Le virus du Chikungunya (CHIKV), un arbovirus transmis par les moustiques du genre Aedes, provoque des épidémies d’arthrite invalidante, dont la première a été décrite en 1952 en Tanzanie. De grandes épidémies se sont notamment produites dans les années 1970-80 dans des zones intertropicales en Asie, et en Afrique, puis en 2005 à la Réunion. A partir de 2010, avec entre autre la réussite invasive de l’un de ses vecteurs, le moustique tigre Aedes albopictus, le virus du Chikungunya a fait son retour en Asie, en Inde et en Afrique, puis a atteint l’Amérique du Sud où il est devenu endémique, avec des épidémies récurrentes et des millions de cas répertoriés.

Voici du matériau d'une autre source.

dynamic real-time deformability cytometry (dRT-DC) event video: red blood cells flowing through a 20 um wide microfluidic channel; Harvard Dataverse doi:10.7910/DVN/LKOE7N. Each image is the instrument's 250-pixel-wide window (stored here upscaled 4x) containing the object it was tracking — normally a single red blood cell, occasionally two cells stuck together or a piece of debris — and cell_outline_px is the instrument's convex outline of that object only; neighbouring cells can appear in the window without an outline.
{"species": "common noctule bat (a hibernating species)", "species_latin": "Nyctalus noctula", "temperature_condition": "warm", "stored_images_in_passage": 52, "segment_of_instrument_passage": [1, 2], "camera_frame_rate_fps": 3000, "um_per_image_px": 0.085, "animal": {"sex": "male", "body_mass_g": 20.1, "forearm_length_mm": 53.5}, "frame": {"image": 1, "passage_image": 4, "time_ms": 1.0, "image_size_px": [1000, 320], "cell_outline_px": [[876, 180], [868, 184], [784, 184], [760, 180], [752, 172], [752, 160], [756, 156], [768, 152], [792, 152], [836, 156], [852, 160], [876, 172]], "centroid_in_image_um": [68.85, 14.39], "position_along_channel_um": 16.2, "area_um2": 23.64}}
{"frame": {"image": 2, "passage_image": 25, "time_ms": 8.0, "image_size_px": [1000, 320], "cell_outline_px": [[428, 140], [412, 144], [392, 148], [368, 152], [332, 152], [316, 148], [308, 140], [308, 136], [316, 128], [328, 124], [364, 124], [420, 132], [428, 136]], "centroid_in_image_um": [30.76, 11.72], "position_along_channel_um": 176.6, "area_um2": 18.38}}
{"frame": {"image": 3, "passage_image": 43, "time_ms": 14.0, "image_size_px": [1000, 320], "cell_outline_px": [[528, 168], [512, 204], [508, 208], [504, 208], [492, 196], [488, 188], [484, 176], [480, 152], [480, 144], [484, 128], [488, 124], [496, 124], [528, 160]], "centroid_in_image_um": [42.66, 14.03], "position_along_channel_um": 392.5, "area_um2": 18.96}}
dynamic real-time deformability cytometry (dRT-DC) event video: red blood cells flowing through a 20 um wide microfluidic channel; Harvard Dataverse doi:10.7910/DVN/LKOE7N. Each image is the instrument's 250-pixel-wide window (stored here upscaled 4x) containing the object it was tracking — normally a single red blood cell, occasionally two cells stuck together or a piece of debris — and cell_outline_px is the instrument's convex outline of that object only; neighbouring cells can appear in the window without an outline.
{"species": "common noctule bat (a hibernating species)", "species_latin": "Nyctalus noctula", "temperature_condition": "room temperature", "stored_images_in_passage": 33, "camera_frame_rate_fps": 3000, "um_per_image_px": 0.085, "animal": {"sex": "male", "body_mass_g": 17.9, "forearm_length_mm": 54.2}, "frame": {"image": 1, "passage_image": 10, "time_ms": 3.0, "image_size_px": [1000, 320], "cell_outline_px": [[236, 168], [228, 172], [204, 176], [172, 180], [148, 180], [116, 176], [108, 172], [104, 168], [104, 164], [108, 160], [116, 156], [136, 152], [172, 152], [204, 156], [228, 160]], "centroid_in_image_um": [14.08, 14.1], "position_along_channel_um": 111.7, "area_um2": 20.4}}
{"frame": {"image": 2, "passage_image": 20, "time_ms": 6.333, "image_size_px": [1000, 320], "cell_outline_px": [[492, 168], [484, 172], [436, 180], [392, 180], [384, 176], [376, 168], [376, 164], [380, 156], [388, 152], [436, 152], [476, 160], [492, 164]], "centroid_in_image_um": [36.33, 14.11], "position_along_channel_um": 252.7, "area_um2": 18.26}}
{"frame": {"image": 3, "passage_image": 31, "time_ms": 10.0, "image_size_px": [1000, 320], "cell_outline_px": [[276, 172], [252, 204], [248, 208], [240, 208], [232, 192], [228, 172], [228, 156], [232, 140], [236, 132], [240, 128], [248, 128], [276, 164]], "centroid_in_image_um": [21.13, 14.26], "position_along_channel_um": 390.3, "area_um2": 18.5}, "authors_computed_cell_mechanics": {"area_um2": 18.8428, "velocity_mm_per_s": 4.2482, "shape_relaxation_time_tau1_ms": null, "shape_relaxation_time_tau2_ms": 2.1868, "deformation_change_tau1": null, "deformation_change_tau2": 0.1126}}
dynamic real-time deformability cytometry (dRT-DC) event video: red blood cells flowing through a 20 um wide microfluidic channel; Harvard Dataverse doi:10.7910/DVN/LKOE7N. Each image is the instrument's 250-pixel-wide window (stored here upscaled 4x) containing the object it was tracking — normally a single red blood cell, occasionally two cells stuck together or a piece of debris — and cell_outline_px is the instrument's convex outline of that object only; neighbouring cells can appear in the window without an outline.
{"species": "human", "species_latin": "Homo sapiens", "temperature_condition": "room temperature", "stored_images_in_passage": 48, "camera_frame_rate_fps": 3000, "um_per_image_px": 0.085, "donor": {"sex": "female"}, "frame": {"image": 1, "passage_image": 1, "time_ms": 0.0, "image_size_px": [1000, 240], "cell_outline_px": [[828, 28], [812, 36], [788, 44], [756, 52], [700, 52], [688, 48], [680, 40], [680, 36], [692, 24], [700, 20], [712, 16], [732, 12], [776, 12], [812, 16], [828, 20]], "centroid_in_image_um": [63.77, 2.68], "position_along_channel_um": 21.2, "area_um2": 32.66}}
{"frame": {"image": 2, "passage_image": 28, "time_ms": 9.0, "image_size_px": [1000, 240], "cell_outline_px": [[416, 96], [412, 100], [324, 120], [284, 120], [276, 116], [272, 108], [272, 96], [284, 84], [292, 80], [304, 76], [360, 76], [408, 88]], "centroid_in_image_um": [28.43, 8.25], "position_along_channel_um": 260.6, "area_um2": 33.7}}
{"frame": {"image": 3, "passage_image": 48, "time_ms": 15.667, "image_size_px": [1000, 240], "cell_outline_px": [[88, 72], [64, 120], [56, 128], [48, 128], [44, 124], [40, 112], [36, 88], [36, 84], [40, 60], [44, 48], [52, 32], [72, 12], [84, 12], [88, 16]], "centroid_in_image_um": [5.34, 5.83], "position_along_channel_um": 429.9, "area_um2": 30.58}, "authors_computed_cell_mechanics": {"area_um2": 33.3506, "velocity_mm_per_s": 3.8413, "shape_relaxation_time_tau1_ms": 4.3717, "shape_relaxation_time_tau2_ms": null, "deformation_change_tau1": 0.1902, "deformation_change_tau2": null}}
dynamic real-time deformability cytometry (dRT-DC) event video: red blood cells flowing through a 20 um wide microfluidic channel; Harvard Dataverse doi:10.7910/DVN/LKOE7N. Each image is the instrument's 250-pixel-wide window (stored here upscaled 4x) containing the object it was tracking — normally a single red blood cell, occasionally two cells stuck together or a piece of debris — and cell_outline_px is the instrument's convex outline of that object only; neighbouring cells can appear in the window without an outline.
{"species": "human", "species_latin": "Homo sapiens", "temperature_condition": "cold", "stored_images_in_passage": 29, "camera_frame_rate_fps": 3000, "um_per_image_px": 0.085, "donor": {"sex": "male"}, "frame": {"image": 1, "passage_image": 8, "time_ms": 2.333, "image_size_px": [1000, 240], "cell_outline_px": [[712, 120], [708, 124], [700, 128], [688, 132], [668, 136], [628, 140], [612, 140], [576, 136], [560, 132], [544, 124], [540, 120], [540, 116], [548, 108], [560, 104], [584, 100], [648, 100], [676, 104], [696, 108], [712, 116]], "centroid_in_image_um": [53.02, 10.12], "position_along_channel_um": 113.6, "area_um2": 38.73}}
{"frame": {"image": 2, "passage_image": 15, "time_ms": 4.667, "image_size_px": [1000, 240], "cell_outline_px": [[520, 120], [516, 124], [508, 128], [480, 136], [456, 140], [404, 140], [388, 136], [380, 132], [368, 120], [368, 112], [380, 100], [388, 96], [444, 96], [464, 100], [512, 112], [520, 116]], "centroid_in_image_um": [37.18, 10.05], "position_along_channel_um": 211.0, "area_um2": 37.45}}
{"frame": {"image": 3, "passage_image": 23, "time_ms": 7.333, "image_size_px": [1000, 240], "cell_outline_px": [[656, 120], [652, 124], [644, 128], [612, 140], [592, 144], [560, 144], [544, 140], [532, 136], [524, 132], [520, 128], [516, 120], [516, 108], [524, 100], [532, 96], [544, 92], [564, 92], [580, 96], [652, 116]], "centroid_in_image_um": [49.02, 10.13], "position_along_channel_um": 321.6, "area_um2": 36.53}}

A partir de 2005, lors de l’épidémie à la Réunion, une équipe d’Idmit, département du CEA-Jacob, a développé un modèle animal primate (ou PNH, primate non humain) de l’infection au CHIKV pour caractériser la physiopathologie de l’infection (Labadie et al., 2010). Ce modèle a permis de démontrer la persistance jusqu’à 3 mois du virus chez l’individu infecté et son rôle potentiel dans la persistance de l’infection.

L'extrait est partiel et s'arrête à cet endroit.